Rob: When I was thinking about the idea for The Victim, I decided that I would like to set the series in Scotland, because there are subtle but quite large differences in the way the Scottish legal system works compared to the English legal system. Finding a vehicle to explore the difference between the human need for justice and the law’s need for a black and white resolution – alongside a real desire to write something people talk about and disagree about – coalesced. I would describe The Victim as a courtroom drama, but also a crime drama and a relationship drama. It is hopefully universal, in as much as it seeks to explore the effect of a crime not just those directly involved, but also the people who are indirectly affected by it. It’s a thriller with a big question at the heart of it, but it’s also, essentially, a character-driven piece about the lasting effect of crime. Put simply: as a mother who has lost a child in horrific circumstances, what would you do if you simply couldn’t move past that? How far would you go to feel that some justice had been done? And alongside that, how would you feel if you were accused of something so grievous without any evidence, knowing full well how difficult it is to prove you haven’t done something?

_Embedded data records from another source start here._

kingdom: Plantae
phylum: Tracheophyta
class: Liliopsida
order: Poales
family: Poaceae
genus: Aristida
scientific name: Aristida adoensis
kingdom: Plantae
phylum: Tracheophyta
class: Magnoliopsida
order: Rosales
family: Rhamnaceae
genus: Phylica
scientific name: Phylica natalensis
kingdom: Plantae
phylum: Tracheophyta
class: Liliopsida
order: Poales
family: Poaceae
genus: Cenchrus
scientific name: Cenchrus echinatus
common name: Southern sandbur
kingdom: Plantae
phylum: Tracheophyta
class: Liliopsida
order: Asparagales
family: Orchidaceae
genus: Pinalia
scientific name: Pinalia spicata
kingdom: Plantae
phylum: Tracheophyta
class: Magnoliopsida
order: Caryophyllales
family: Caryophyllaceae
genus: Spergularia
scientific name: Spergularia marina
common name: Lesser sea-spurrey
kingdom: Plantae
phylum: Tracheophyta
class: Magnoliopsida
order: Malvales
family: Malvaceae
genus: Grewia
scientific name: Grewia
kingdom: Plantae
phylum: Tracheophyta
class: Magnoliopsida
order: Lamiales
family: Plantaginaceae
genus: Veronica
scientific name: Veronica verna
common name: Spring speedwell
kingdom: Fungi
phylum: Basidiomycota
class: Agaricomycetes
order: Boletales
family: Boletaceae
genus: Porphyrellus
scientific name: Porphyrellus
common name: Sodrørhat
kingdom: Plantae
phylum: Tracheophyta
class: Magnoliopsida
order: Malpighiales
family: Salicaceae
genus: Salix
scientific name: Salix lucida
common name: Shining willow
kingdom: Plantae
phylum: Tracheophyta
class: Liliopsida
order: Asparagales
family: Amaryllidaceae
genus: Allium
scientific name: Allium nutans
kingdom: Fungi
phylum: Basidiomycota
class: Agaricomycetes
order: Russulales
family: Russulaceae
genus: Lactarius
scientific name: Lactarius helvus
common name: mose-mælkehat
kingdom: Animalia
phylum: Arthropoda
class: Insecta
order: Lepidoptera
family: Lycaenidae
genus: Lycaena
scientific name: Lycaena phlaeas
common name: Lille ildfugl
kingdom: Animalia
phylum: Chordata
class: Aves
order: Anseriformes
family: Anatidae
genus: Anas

What can viewers expect from The Victim?
Kelly: I think it’s a compelling mystery. I’m hoping that viewers will want to find out what the truth is.
John: I think people will have a gut reaction to it and then they’ll find themselves questioning that. It’ll be a game of four halves!
James: It’s about legal proceedings, but this is a completely different story to any that has been told before; it’s unique and it stands on its own. It’s definitely something you can come back to and watch two or three times and see it in different ways. What I believe is, the audience will invest in those characters from the beginning – because they both have powerful stories -and will want to go on a journey with them, because they care about their fates and care about how the things are going to unfold.
Sarah: There’s one fantastically big question running through the whole show, which is whether Craig Myers is really Eddie J Turner. And that’s a question that I hope will drive viewers to the end of the show. It’s a story that works on many levels: it works on the level of genre, in the sense that each episode has a fantastic cliffhanger. It leaves the audience in a different place at the end of each episode from where they started, in unexpected and surprising ways.
Rob: It’s the characters. It’s Kelly Macdonald as Anna. It’s James Harkness as Craig. It’s John Hannah as Grover and the wider cast who are just fantastic, and we will want to know more about their stories. They’ve all got stories that we will come to care about quickly and will want to come back to see what happens to them. By the end of the series, we’ll be able to look at each character and say their life was changed that day by that act, and things were never the same again.